## [WHAT IS NEEDED]
Repeat the entries below exactly. Begin with the first line and end with the line that contains "fruit basket: none [74,87,197,166]".

## [RECORDS]
Start of Block

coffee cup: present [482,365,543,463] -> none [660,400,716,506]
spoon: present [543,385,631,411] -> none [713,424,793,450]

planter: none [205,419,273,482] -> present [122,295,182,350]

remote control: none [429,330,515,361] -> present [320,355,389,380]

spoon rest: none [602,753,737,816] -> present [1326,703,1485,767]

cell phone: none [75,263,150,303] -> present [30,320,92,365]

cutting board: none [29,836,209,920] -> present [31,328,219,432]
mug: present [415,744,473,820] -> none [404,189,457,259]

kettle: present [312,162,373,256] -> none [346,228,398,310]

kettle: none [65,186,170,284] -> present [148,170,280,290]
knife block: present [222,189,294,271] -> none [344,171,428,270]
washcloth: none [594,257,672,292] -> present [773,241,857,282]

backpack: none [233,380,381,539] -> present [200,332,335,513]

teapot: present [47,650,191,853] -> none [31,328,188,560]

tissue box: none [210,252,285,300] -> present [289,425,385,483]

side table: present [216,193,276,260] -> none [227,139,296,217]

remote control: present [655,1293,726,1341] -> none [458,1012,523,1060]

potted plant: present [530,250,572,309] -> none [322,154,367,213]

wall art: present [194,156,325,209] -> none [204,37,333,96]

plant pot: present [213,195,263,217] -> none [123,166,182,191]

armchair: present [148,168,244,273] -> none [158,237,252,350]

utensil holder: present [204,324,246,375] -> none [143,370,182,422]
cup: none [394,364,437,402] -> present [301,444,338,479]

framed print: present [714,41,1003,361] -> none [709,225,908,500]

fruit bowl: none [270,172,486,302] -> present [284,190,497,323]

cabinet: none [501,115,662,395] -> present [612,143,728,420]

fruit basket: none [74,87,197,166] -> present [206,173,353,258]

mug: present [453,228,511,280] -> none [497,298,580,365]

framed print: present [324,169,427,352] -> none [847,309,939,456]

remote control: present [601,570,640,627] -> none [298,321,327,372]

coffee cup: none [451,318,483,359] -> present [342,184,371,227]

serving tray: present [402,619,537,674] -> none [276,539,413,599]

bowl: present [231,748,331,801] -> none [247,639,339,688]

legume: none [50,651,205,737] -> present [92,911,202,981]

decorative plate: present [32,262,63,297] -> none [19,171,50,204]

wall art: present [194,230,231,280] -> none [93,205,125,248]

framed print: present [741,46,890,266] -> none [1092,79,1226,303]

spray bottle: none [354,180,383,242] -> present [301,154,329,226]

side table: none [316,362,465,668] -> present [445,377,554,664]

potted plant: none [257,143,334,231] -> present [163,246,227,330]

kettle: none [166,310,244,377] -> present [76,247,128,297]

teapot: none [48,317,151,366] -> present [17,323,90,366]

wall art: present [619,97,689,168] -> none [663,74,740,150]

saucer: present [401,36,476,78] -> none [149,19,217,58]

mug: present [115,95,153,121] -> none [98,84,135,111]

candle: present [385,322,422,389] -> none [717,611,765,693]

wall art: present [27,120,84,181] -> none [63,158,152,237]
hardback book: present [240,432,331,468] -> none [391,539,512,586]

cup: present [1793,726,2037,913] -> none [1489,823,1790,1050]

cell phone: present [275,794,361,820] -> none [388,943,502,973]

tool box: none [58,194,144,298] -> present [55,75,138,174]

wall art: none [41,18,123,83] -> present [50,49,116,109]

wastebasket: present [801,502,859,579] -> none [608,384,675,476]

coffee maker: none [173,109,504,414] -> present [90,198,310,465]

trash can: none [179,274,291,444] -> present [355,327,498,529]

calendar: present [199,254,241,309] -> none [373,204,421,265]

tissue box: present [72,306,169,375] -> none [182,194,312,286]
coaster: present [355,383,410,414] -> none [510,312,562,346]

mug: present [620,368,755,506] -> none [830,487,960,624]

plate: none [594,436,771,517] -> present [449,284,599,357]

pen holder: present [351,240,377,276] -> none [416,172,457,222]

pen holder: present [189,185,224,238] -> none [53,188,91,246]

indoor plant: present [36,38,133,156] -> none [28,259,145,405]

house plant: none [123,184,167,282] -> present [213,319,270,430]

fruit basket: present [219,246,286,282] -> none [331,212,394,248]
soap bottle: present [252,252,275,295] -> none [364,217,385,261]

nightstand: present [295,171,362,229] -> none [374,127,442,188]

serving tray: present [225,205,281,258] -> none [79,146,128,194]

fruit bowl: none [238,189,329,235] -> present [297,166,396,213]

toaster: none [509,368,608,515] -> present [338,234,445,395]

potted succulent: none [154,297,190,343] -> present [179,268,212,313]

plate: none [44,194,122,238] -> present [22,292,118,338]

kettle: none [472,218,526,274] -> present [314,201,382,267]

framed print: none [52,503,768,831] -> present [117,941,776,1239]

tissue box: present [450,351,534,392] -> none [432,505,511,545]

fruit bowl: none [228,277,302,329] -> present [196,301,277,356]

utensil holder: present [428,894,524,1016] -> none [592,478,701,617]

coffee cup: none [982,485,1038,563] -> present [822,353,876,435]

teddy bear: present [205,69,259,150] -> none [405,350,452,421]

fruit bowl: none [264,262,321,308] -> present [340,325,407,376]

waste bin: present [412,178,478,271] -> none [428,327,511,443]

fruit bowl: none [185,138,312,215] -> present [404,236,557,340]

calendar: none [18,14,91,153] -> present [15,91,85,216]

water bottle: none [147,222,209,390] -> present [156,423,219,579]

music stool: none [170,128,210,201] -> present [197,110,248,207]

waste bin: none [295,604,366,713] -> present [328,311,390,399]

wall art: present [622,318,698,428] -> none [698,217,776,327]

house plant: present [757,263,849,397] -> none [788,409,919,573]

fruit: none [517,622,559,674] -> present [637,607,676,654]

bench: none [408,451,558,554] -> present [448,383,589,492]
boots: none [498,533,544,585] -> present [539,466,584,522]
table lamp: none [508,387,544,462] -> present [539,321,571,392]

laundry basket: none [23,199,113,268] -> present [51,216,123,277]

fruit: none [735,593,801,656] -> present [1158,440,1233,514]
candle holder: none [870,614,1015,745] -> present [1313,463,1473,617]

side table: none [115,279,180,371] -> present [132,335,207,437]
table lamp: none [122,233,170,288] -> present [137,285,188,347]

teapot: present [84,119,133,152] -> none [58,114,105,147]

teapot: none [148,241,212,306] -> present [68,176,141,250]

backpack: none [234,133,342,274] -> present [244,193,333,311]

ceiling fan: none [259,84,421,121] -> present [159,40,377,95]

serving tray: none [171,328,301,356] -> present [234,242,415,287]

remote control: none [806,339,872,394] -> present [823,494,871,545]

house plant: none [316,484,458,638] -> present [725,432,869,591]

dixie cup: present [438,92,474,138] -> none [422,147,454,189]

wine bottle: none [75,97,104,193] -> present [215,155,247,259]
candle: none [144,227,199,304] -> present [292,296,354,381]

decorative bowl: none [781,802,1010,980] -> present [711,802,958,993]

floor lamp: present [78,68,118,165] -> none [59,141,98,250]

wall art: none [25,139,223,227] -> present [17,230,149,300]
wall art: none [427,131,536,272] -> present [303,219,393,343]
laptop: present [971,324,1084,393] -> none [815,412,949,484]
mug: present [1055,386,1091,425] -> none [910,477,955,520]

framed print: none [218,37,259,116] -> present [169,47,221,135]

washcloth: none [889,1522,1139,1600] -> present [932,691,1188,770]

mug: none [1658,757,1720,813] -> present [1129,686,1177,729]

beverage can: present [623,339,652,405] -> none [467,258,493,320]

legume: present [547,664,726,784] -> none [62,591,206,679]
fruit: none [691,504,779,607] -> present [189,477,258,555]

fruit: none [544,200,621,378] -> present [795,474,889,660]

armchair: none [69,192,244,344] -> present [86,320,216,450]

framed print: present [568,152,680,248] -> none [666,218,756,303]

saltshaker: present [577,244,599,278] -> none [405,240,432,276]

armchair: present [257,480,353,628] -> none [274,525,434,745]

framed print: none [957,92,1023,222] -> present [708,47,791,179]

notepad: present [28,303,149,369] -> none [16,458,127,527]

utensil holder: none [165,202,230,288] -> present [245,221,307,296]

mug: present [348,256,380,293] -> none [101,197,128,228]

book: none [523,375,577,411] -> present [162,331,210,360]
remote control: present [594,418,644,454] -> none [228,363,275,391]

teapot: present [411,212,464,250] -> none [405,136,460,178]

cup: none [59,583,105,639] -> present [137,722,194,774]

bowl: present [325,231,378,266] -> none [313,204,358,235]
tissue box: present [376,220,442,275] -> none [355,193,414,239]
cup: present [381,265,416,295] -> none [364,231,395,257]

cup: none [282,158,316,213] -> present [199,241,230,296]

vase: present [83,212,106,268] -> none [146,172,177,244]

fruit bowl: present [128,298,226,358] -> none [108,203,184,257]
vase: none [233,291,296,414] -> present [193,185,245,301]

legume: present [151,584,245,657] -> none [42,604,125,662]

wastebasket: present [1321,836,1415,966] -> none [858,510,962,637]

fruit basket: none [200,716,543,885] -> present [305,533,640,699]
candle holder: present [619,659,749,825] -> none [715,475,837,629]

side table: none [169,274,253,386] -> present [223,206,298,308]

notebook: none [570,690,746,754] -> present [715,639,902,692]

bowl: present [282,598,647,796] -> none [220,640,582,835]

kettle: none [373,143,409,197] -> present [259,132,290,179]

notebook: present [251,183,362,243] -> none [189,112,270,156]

End of Block

## [TASK RESPONSE]
coffee cup: present [482,365,543,463] -> none [660,400,716,506]
spoon: present [543,385,631,411] -> none [713,424,793,450]

planter: none [205,419,273,482] -> present [122,295,182,350]

remote control: none [429,330,515,361] -> present [320,355,389,380]

spoon rest: none [602,753,737,816] -> present [1326,703,1485,767]

cell phone: none [75,263,150,303] -> present [30,320,92,365]

cutting board: none [29,836,209,920] -> present [31,328,219,432]
mug: present [415,744,473,820] -> none [404,189,457,259]

kettle: present [312,162,373,256] -> none [346,228,398,310]

kettle: none [65,186,170,284] -> present [148,170,280,290]
knife block: present [222,189,294,271] -> none [344,171,428,270]
washcloth: none [594,257,672,292] -> present [773,241,857,282]

backpack: none [233,380,381,539] -> present [200,332,335,513]

teapot: present [47,650,191,853] -> none [31,328,188,560]

tissue box: none [210,252,285,300] -> present [289,425,385,483]

side table: present [216,193,276,260] -> none [227,139,296,217]

remote control: present [655,1293,726,1341] -> none [458,1012,523,1060]

potted plant: present [530,250,572,309] -> none [322,154,367,213]

wall art: present [194,156,325,209] -> none [204,37,333,96]

plant pot: present [213,195,263,217] -> none [123,166,182,191]

armchair: present [148,168,244,273] -> none [158,237,252,350]

utensil holder: present [204,324,246,375] -> none [143,370,182,422]
cup: none [394,364,437,402] -> present [301,444,338,479]

framed print: present [714,41,1003,361] -> none [709,225,908,500]

fruit bowl: none [270,172,486,302] -> present [284,190,497,323]

cabinet: none [501,115,662,395] -> present [612,143,728,420]

fruit basket: none [74,87,197,166] -> present [206,173,353,258]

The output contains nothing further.